There are certain cases where employing FFI in Python could be more harmful than helpful:
- If a native Python library is available: If there’s already a Python library that solves your problem, using FFI might be overkill. In such cases, it’s usually better to rely on the native Python solution, which is likely more straightforward and tailored to Python’s ecosystem.
- If performance isn’t a concern: When you’re not dealing with large datasets or computationally expensive tasks, FFI can introduce unnecessary complexity. Native Python code can be simpler, easier to debug, and sufficient for many use cases.
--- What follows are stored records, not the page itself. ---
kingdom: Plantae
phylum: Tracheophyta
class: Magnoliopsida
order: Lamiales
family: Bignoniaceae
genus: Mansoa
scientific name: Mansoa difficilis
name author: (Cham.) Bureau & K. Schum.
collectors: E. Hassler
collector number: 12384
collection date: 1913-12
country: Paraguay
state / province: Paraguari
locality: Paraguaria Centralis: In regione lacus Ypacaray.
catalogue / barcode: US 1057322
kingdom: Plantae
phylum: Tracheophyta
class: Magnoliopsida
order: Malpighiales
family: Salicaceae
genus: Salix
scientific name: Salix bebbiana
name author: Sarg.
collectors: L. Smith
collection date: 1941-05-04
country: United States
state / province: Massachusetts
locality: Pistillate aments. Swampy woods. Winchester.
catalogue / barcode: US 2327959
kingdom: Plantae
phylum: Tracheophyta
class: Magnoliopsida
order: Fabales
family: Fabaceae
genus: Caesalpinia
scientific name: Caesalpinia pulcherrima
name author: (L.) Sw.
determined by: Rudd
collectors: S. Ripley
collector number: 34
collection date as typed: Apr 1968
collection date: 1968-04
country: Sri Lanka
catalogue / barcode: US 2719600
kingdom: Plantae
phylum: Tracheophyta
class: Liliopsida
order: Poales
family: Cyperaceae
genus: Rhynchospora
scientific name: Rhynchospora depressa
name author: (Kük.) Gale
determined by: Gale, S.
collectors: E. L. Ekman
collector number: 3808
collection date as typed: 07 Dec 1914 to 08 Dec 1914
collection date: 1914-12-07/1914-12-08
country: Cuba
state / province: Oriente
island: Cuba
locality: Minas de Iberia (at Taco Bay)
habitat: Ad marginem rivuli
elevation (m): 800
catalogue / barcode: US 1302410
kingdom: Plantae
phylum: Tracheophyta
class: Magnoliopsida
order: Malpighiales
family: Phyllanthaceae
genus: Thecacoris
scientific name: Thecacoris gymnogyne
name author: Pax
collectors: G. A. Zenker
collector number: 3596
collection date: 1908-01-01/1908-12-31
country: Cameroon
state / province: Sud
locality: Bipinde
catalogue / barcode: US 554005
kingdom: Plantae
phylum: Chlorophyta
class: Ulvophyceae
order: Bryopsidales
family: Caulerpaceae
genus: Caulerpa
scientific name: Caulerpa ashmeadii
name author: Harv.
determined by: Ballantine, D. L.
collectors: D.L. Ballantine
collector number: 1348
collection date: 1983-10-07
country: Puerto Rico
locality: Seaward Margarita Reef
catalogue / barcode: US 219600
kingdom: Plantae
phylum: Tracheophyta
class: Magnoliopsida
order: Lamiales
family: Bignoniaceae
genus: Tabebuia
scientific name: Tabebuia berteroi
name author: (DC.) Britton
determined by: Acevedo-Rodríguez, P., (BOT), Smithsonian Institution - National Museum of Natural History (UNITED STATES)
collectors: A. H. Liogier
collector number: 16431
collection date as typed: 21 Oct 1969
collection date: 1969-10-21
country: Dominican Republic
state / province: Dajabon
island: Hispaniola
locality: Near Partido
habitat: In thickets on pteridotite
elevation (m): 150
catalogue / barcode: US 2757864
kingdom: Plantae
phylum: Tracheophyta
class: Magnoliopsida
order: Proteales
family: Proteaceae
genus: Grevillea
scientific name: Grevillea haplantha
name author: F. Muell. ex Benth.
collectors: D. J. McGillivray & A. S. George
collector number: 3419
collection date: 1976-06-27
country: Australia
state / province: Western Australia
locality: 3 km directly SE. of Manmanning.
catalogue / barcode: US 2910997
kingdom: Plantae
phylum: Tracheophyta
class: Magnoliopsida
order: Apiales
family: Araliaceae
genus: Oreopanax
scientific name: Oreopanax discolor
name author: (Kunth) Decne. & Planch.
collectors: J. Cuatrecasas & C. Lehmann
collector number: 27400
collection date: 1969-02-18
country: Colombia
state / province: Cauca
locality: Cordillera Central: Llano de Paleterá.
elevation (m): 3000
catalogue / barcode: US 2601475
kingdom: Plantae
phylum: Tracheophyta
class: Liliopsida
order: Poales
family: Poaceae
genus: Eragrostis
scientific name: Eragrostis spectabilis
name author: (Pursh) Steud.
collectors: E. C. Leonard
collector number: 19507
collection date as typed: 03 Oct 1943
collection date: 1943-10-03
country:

- If you lack FFI experience: FFI demands knowledge of low-level languages like C or C++. Without experience in these areas, working with FFI can become a time-consuming and error-prone process.
- If your environment doesn’t support FFI: Some environments, such as browsers or certain mobile platforms, may not support FFI. In these cases, it’s best to rely on the native capabilities of the environment rather than attempting FFI, which may not work or could require complicated workarounds.
- If security is a concern: Using FFI could introduce security risks, particularly if you’re calling unknown libraries or external code. In such situations, it’s crucial to use trusted and well-vetted libraries, and to carefully review any external code for potential vulnerabilities.
In general, the decision to use FFI in Python should be a careful, considered one based on the needs of your project and whether Python-native libraries can solve the problem just as effectively.